Health care professionals from around the state will gather in Des Moines today for an HIV/AIDS Conference. It’s the 10th year for the event and it comes at a time when the number of Iowans diagnosed with HIV infection has reached it’s highest level since HIV reporting began in 1998.

Patricia Young, the HIV Prevention Coordinator for the Iowa Department of Public Health, says the conference will include discussions of effective strategies and interventions to help people change behaviors that put them at risk for HIV, other sexual transmitted diseases and hepatitis. "It will provide people an opportunity to look at what has been demonstrated in research and look at…how we put that in practice and how that will look for Iowans," Young said.

There were 127 HIV cases diagnosed in Iowa in 2007 – up from 113 in 2006 and the previous high of 117 in 2005. "We’re especially concerned with the people that are late testers or individuals who have been infected for months or years but they only recently underwent testing," Young said. "We want to be sure that people know that HIV is here in Iowa and that testing is available."

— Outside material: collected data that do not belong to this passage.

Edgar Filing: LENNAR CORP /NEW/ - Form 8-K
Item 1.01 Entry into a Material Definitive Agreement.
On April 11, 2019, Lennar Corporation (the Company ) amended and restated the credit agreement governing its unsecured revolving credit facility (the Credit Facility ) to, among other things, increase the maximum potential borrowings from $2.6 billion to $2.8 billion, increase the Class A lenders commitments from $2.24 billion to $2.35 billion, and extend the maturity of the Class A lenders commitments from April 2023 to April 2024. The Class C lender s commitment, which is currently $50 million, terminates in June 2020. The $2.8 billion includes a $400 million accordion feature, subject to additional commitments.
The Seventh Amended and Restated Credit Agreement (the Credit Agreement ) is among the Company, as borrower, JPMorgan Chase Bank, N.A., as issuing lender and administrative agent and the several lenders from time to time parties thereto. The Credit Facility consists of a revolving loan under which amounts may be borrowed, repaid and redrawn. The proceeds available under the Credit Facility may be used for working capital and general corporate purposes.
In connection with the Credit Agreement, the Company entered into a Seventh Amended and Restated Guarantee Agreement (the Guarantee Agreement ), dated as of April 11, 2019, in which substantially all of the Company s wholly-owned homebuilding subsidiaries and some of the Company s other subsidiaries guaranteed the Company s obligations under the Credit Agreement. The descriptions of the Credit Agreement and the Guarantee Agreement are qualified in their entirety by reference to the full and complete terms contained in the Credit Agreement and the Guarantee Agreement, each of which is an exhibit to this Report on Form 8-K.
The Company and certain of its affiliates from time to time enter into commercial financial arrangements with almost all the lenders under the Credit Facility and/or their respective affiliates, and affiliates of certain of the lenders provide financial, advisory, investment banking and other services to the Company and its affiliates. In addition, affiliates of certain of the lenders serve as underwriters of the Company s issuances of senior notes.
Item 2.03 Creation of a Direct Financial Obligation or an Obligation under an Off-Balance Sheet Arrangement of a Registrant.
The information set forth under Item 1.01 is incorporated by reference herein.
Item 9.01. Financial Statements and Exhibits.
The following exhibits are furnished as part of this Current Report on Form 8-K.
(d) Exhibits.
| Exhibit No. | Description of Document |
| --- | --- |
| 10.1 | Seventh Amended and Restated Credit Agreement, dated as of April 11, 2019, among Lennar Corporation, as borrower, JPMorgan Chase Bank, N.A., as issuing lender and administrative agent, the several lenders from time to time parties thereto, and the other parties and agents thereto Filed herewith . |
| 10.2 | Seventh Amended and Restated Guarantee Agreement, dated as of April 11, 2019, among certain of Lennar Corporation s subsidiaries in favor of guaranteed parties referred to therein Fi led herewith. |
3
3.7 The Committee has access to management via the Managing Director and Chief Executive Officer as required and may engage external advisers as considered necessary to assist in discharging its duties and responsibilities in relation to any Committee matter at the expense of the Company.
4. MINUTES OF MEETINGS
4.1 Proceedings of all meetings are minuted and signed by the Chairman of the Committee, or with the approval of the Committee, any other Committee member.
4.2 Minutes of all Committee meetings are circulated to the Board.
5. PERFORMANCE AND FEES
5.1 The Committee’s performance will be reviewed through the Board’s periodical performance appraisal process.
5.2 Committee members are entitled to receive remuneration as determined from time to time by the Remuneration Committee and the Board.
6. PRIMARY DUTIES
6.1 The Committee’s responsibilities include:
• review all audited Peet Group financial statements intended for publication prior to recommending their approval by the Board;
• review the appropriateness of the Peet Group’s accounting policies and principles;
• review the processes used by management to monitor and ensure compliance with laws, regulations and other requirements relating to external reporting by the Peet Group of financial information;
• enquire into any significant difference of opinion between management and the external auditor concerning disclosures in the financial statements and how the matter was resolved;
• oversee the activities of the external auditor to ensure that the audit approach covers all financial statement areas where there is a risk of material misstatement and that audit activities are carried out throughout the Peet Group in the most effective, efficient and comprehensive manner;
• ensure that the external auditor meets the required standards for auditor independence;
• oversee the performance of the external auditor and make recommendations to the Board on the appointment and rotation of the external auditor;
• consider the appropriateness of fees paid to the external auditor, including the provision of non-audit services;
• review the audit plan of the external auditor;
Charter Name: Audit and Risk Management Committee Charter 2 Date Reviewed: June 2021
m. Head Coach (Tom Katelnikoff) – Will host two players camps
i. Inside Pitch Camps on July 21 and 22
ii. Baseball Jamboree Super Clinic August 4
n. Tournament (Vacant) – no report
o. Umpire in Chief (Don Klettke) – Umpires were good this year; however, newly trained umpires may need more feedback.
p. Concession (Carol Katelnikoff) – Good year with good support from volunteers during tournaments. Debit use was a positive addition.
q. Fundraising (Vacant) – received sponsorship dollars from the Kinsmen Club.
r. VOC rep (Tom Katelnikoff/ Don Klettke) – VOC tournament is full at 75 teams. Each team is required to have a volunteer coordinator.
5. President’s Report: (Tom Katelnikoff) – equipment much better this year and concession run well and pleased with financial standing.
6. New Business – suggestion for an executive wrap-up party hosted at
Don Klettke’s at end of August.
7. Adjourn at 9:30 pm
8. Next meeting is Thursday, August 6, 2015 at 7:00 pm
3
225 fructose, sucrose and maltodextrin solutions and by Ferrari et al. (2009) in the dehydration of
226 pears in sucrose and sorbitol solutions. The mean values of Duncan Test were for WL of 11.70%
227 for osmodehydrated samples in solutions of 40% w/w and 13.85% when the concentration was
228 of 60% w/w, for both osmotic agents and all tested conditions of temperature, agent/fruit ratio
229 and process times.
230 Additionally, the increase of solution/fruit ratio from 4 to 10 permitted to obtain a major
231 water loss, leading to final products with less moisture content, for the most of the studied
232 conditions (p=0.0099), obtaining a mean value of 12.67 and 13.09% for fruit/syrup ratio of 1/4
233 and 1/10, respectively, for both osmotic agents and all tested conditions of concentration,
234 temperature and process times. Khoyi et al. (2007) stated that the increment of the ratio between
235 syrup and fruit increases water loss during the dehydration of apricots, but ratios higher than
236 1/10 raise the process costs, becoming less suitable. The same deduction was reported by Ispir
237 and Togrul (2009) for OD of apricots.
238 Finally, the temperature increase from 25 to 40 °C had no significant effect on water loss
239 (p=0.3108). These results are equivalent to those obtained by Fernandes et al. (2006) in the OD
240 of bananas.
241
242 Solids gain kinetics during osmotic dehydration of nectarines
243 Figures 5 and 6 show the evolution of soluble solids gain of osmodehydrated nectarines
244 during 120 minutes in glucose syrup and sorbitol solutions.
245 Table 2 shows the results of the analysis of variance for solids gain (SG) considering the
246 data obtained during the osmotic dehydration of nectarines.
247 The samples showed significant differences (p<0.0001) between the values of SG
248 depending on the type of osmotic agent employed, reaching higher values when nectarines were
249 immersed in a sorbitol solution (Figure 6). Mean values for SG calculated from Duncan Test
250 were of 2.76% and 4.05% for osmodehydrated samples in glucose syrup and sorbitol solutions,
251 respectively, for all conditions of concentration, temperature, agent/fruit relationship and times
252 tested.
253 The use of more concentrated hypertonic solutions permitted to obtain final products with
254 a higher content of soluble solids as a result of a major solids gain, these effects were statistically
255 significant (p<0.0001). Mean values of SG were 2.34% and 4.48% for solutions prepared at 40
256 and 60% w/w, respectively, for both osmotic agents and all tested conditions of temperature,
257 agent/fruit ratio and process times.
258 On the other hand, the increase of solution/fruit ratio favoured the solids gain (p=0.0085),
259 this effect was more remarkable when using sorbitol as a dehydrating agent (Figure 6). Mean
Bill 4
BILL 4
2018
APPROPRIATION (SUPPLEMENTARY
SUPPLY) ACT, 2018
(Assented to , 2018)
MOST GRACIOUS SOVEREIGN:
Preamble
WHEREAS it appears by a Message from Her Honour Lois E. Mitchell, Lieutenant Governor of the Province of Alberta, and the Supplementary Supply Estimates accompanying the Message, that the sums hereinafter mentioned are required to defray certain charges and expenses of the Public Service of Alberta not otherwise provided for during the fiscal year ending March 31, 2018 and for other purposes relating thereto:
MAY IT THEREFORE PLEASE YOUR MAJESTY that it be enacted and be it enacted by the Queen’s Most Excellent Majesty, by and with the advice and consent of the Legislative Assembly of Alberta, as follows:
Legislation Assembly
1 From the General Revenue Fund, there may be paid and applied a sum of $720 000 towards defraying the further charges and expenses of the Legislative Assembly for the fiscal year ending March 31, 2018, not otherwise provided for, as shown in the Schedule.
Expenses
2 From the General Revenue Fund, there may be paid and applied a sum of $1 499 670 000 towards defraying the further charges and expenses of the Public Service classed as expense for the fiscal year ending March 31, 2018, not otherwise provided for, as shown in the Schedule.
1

Men accounted for 83% of the new HIV cases in Iowa in 2007. Young says men having sex with men remains the number one risk factor for the transmission of the virus that causes AIDS. A disproportionate number of black Iowans are also testing positive.

"Blacks make up about 2.5% of Iowa’s population but account for about 20 percent of the new HIV diagnoses in 2007. So, this conference will be addressing a lot of interventions and topics related to those specific populations," Young said. The HIV/AIDS Conference will take place today and tomorrow at the Holiday Inn Conference Center near the Des Moines Airport.